Another time, we took a small herd up into a nearby canyon. This one had a bull with it. With dogs helping, we moved the cattle across the fields, me feeling slightly intimidated by the bull, behind whose ponderous rear end I rode.
The buckskin gelding I rode wasn’t intimidated. Periodically, it extended its neck and bit the bull on the rump. The bull skittered forward. Meanwhile, the dogs milled around the herd, nipping at heels and biting legs, generally lording it over the cattle. From time to time, the dogs turned to look anxiously into their masters’ faces, watching for cues, listening for praise. They respected the horses because people rode them. In this community of life, a clear hierarchy emerged to my view, one where cattle occupied the bottom rung and the ranchers the top. Even that little foal had seemed to understand that small and new as it was it stood a little higher than the cattle.

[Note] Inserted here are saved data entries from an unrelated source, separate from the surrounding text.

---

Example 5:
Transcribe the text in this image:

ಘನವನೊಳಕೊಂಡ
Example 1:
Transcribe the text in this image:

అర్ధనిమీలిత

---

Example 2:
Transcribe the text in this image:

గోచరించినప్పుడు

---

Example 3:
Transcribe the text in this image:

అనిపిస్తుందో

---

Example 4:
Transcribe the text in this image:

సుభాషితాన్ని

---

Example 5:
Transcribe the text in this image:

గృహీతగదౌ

While this barnyard caste system is in some ways inherent in the ancient history and natures of these animals, each of which have competed against the others over millenia for territory, food, and continuation of life, I think it wouldn’t exist to this degree, with cattle suffering as they do the arrogance of other animals’ supremacy, if human beings hadn’t through intention and choice brought these creatures together in such tightly controlled social stratification.

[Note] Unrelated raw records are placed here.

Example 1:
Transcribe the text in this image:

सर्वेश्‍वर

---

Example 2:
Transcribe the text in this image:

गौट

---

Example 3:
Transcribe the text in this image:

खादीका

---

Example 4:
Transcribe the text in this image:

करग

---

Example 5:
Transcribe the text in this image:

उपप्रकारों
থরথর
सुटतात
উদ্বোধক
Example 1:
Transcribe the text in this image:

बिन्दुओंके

Right now, my concern is to stay out of the young man’s way, so I move out of his range of activity and minimize my presence. We pass each other without a word, he on one side of the creek up in the p-j, I on the other. I have no wish to holler across to him, and he makes no inquiry about my being there. Like hikers and ATV riders, hikers and cattlemen have few words for each other. Had I been on his side of the creek, I’d have spoken, but trying to make myself understood in an echoing shout? Silence seemed the better option.
As I walk further north, however, I hear him whooping at the cattle: “Hey-yey, hey-yey, hey-yey, hey-yey, hey-yey, hep, hep, hep!” Echoes fly loose, multiplying his notes and occasional sharp whistles. I backtrack to listen more closely. The canyon fills with this one voice, brims with it. Its masculine quality stands out clearly, distinguishable in echoes. In spite of its abrasion of the birdsong and overall quiet, I think, “That’s a beautiful and interesting noise.” It reminds me of a male coyote’s call, which I’ve heard, a long wolf-like sound that halves the silence.

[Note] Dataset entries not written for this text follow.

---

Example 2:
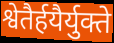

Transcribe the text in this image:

श्वेतैर्हयैर्युक्ते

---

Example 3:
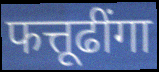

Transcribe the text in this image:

फत्तूढींगा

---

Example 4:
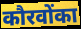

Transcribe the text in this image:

कौरवोंका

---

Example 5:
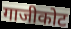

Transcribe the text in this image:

गाजीकोट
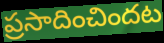
ప్రసాదించిందట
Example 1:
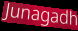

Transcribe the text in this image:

Junagadh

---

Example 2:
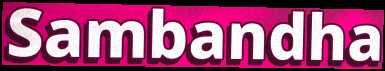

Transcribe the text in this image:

Sambandha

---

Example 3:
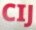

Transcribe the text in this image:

CIJ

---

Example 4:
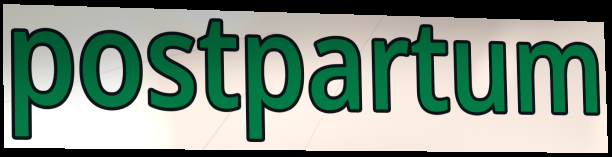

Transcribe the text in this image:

postpartum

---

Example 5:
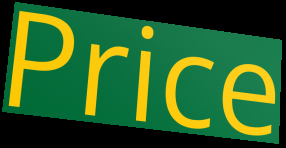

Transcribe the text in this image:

Price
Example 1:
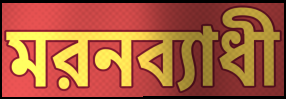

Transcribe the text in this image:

মরনব্যাধী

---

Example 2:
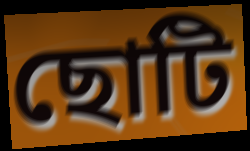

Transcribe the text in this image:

ছোটি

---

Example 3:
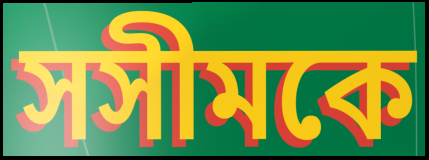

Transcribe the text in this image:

সসীমকে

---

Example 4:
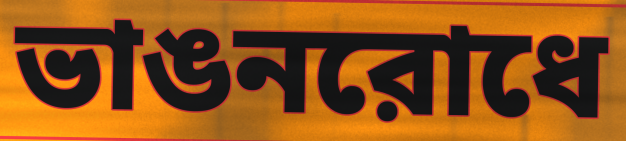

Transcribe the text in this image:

ভাঙনরোধে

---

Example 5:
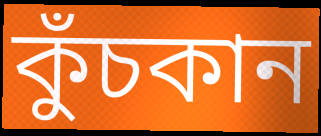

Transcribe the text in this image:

কুঁচকান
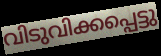
വിടുവിക്കപ്പെട്ടു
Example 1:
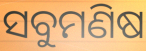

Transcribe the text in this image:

ସବୁମଣିଷ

But having already begun over the last few years questioning my reasons for eating meat, recent experiences have cinched it: my days of eating beef are more or less over. Ecologically, aesthetically, teleologically, the raising of cattle for human food is a disaster. If I came across such messiness in language, my mind would reject it in distaste. As I leave the canyon, stepping over cow pies, picking my way over rough-up ground, I think: There’s nothing here for me anymore.